• **Written task**
Write out exactly, and only, the lines from the one containing "Externá reklama" through the last line of the listing below.

• **Provided data**
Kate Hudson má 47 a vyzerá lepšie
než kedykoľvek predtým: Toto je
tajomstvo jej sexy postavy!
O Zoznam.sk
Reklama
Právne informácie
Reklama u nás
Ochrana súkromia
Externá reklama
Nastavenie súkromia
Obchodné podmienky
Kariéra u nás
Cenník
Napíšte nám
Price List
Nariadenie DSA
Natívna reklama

• **Task output**
Externá reklama
Nastavenie súkromia
Obchodné podmienky
Kariéra u nás
Cenník
Napíšte nám
Price List
Nariadenie DSA
Natívna reklama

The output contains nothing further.